Although the centre is a private investment, which will run independent of any government funding, Governor of Lagos State, Mr. Babajide Sanwo-Olu said: “Technology is the way to go, it is the way of the future and it is the way forward for the entire universe. We believe that from this centre, innovations around environment, education, transportation and health would be developed.

“People from here would come and give us innovative ideas to solve our transport problem; ideas developed locally but can solve problems globally,” he added.

Founder and developer of the new centre, Victor Afolabi, said the idea of a technology-driven Lagos economy is the key motivation for establishing it, adding that with this initiative, Lagos will not only become the model to be copied by other states in governance but also in tech economy.

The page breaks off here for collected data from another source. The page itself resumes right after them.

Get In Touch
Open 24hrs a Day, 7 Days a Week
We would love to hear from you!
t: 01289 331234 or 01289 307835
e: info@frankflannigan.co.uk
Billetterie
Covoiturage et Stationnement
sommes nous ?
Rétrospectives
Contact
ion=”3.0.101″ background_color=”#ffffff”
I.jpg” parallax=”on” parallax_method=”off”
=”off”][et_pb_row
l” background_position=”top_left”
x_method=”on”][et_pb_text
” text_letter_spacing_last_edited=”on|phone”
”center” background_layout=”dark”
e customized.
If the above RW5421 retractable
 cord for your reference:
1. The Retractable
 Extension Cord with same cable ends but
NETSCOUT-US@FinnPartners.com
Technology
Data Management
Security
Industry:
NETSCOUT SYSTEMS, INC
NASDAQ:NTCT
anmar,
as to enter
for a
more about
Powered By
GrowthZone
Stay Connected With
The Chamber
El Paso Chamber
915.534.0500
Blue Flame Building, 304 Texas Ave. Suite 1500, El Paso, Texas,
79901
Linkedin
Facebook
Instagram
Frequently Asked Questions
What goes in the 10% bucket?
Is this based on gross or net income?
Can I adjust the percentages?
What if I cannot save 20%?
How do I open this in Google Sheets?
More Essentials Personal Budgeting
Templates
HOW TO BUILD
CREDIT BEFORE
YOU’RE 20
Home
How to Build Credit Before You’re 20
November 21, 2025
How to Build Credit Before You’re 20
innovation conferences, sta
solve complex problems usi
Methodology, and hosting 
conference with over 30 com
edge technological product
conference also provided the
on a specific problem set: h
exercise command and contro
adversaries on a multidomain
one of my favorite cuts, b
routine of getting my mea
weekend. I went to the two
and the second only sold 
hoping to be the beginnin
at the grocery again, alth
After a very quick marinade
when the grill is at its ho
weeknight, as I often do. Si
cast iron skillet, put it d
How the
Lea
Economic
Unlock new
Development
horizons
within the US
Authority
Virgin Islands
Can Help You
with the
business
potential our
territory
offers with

He said: “Tech centres are a vital part of the entire start-up ecosystems because they provide platforms and opportunities for collaborations and building support structures that are important to the growth of any economy.

“Lagos over the last few years has been one of Africa’s cities with a robust tech ecosystem; it is currently the city with the highest number of technology hubs on the continent. In keeping with this fast-growing paradigm of technology development, the new Eko Innovation centre was birthed.

“Our aim is to discover, incubate and curate new start-ups that will create new technologically driven solutions and add better value to an already growing tech ecosystem on the continent.

Afolabi said the primary objective of the centre is to transform Nigeria’s tech and innovation landscape and by extension, Africa.

He said he is motivated by the need to create an enabling environment for young people to develop innovative solutions and create employment while leveraging on technology. For him, Lagos provides the perfect setting to launch the idea.

“We saw in the Lagos manifesto an agenda to make the State a 21st Century economy. The only way to create a 21st Century economy is to make sure you are creating businesses and solutions to problems that are driven by innovation and technology.”

Afolabi said that most of the existing hubs primarily provide workspaces and basic facilities including power and internet services, with a few more providing support platforms for the growth of the start-ups operating within but Eko Innovation centre provides shared services including legal, finance, tech, marketing, and PR services among others. This means that start-ups admitted in the centre can have the time to focus on their businesses while the centre takes over most of the bureaucratic processes of commercialisation.